**AIM OF THE TASK:**
Replace every "series" with "sequence" in the material below, keeping everything else unchanged. Leave out the pictures.

INPUT MATERIAL Block Start

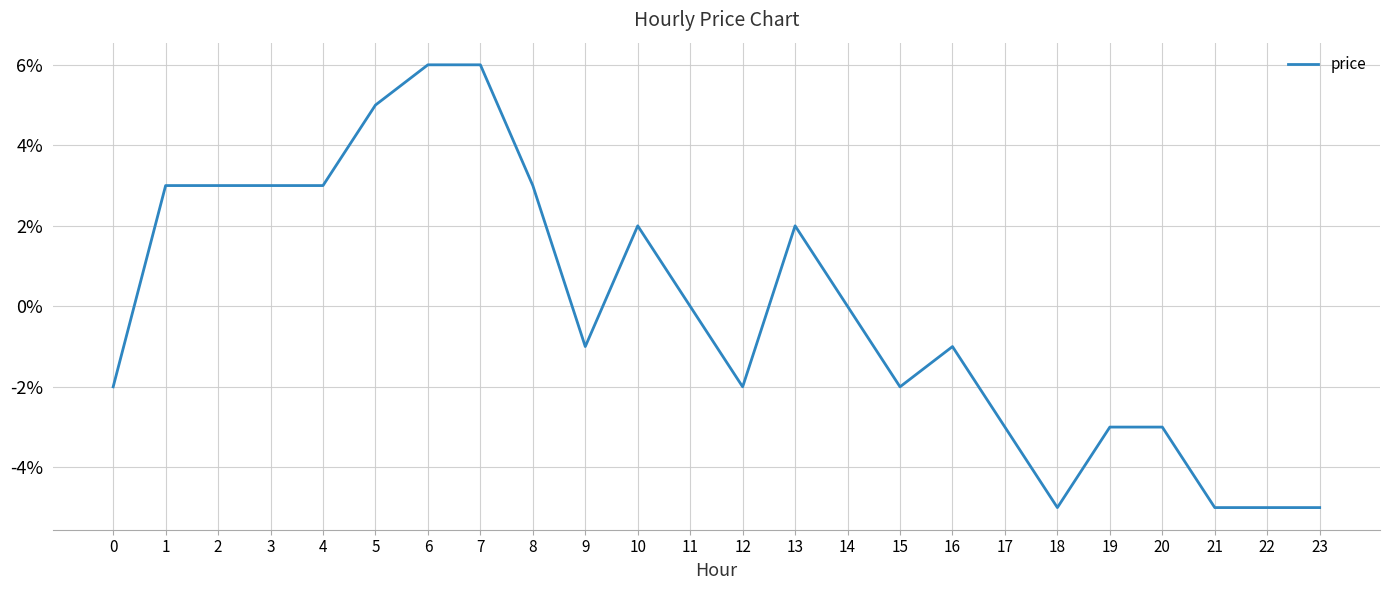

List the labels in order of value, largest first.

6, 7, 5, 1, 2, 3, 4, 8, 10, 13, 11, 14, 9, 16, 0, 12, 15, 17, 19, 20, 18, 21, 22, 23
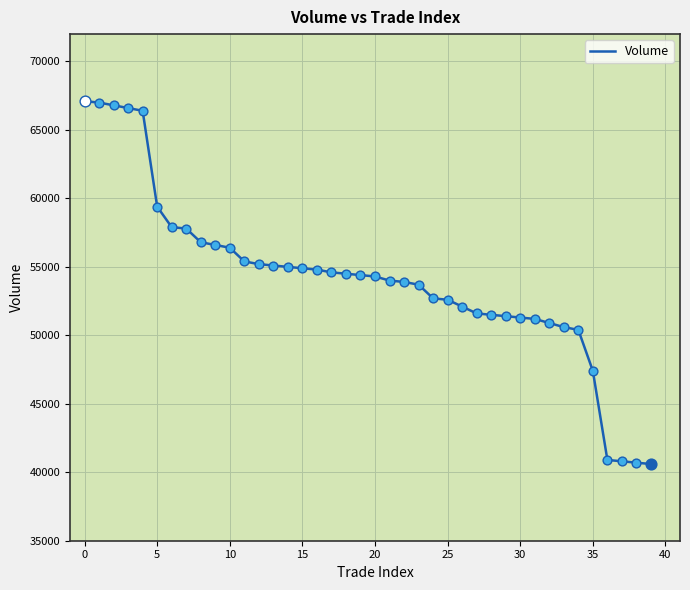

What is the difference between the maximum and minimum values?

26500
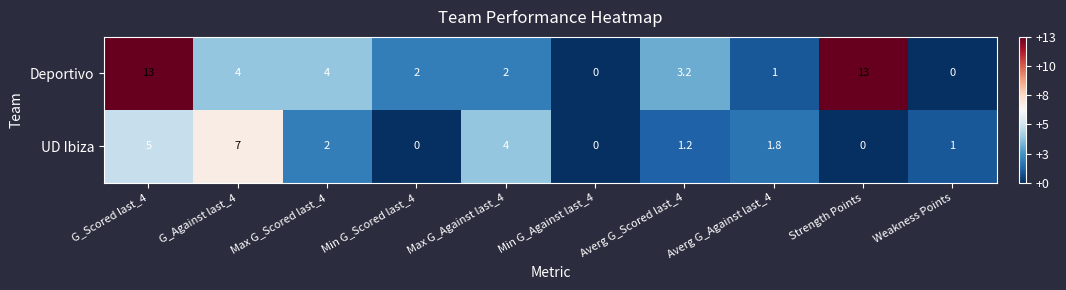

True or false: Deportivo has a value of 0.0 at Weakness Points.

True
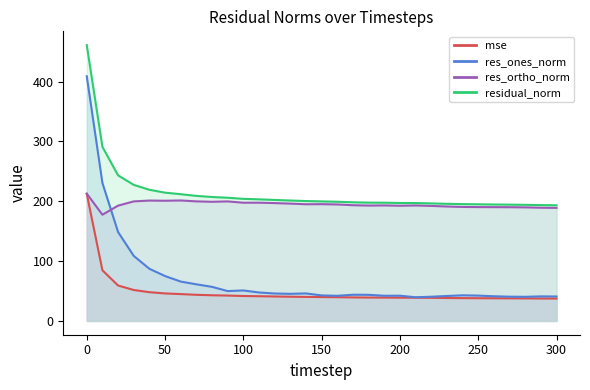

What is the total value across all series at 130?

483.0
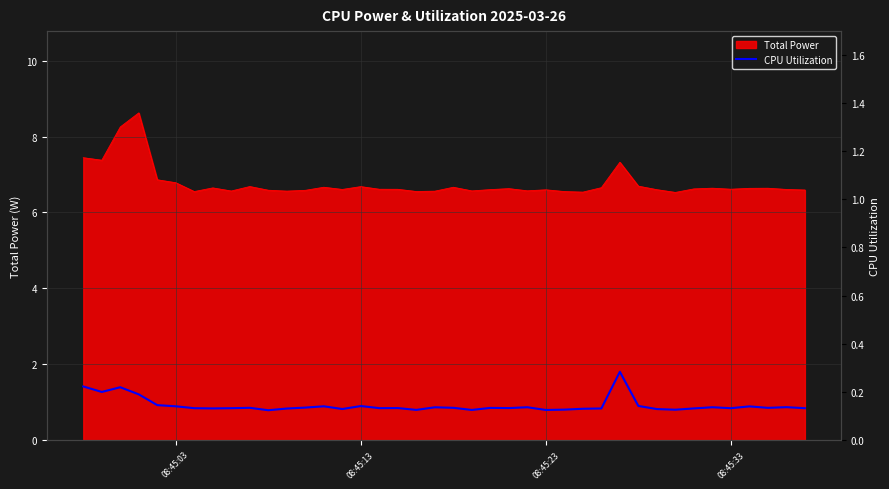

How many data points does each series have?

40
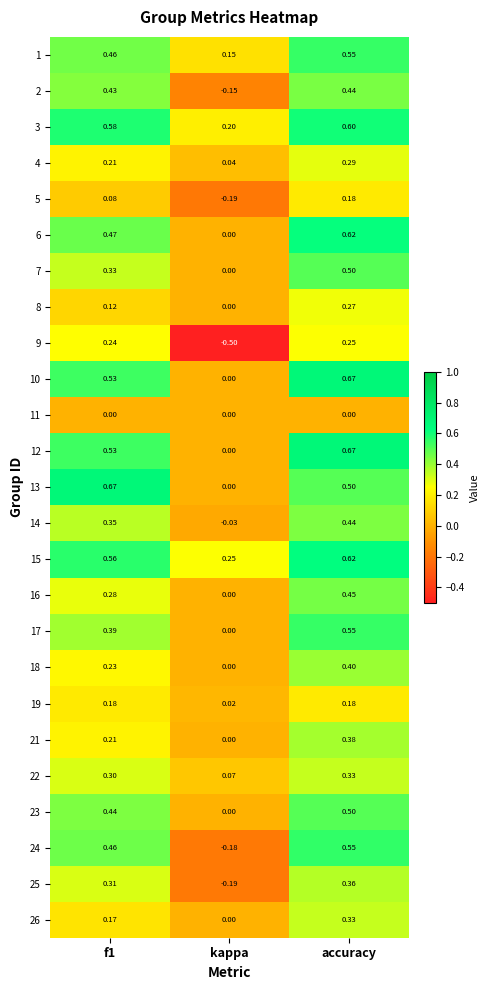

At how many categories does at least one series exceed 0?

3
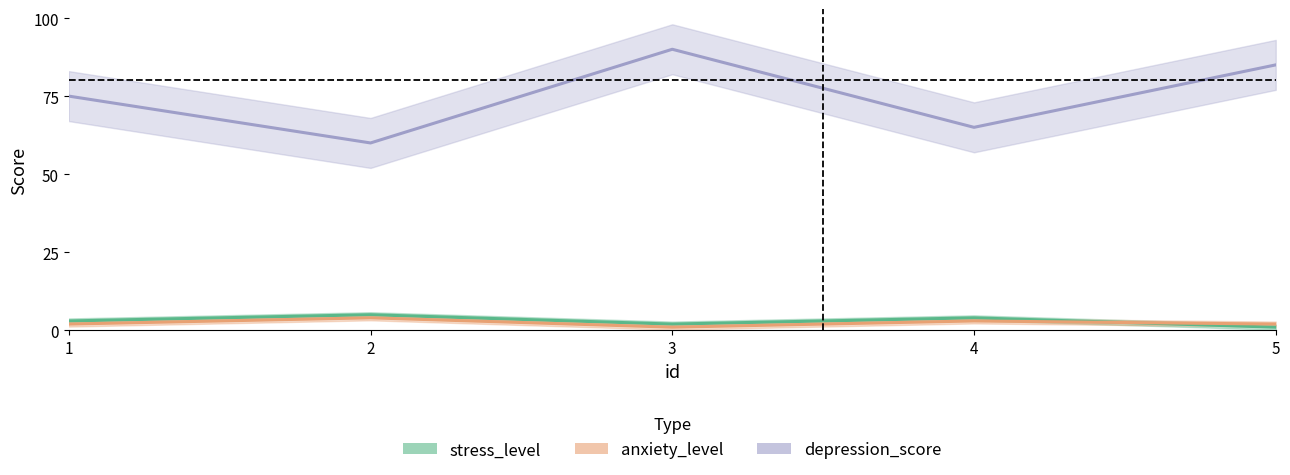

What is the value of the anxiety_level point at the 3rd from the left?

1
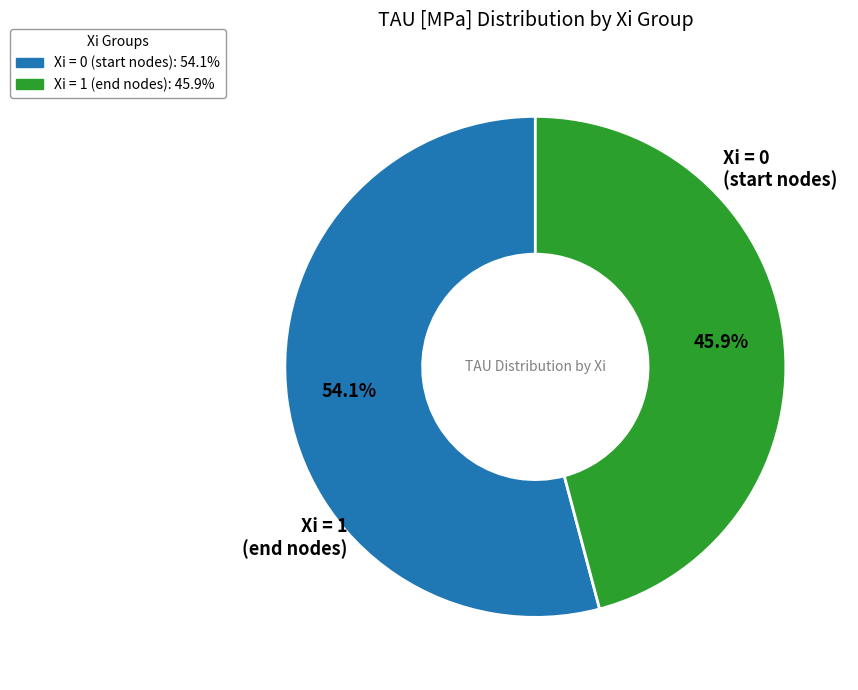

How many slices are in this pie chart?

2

INPUT MATERIAL Block End

**OUTPUT FOR THIS TASK:**
List the labels in order of value, largest first.

6, 7, 5, 1, 2, 3, 4, 8, 10, 13, 11, 14, 9, 16, 0, 12, 15, 17, 19, 20, 18, 21, 22, 23

What is the difference between the maximum and minimum values?

26500

True or false: Deportivo has a value of 0.0 at Weakness Points.

True

What is the total value across all sequence at 130?

483.0

How many data points does each sequence have?

40

At how many categories does at least one sequence exceed 0?

3

What is the value of the anxiety_level point at the 3rd from the left?

1

How many slices are in this pie chart?

2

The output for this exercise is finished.